11.05.2007

SEC Football Names of the Week: November 5

The clear #1 reason to have children? The opportunity to brand them with a ridiculous moniker that they’ll carry with them for the rest of their days. Thanks to a wonderful confluence of immigration, Yuppies, and a generally terrible education system, today’s America is a brilliant moment in child-labeling – sort of a Golden Age for Retarded Names, if you will.

Fortunately, many of these blessed children play football in the SEC. Each week in this space, we will introduce you to two of them.

For an introduction to the SEC Football Names of the Week, go here.

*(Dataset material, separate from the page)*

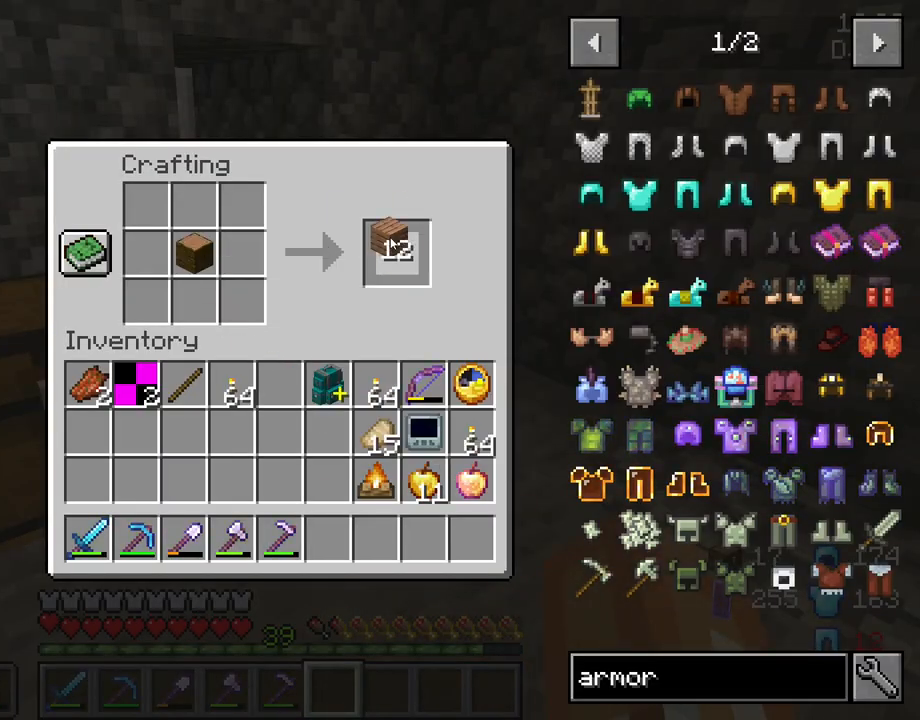
{"keys": [], "mouse": [], "mouse_move": "left", "events": [[83, "mouse_left", "down"], [183, "mouse_left", "up"], [267, "mouse_left", "down"], [367, "mouse_left", "up"]]}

SEC East Name(s) of the Week:

Introducing: Foxy Foxworth, TE, South Carolina; and Court Courtright, FB, Tennessee

Today we have a double dip of dumb douchebags with nifty names. Today we have a double dip of dumb douchebags with nifty names. Oh, god, am I sorry about that. Anyway, both of this week's nom de morons come from the ever-reliable SEC East.

Court:

Foxy:


Today we feature two walking errors in judgment that raise one major question: which is worse?
  1. Eugene "Foxy" Foxworth. Welcome to the land of poor decisions. "Eugene" is on the all-lame-name team, so there's some merit in the fact that he chose to go by a nickname. Con: Writes "Foxy" on checks.

  2. Court Courtney. After exhaustive research spanning several half-minutes, we've decided that this is his actual name (if not, see above). If so, it's not surprising that a player short several chromosomes plays for Tennessee. Note: If this is a given name, "Court" has not exercised his constitutional right to a name change; do not feel sorry for him. Ed note: We sincerely hope his given name is Courtney Courtney.
The curious thing is that both of these alliterative assclowns have done something far stupider than their names would leave you to believe -- play college football as undersized, speed-deficient white boys. Both are non-scholarship walk-ons. Congratulations: you've won the opportunity pay your own tuition, never tailgate, and serve as a tackling dummy six days a week.

The only explanation is that both thought playing college football would translate to Tebow-quality poontang. Court and Foxy, meet ALCOHOL: same results, less pain.

And if you really want to score some premium pelt, learn to cook.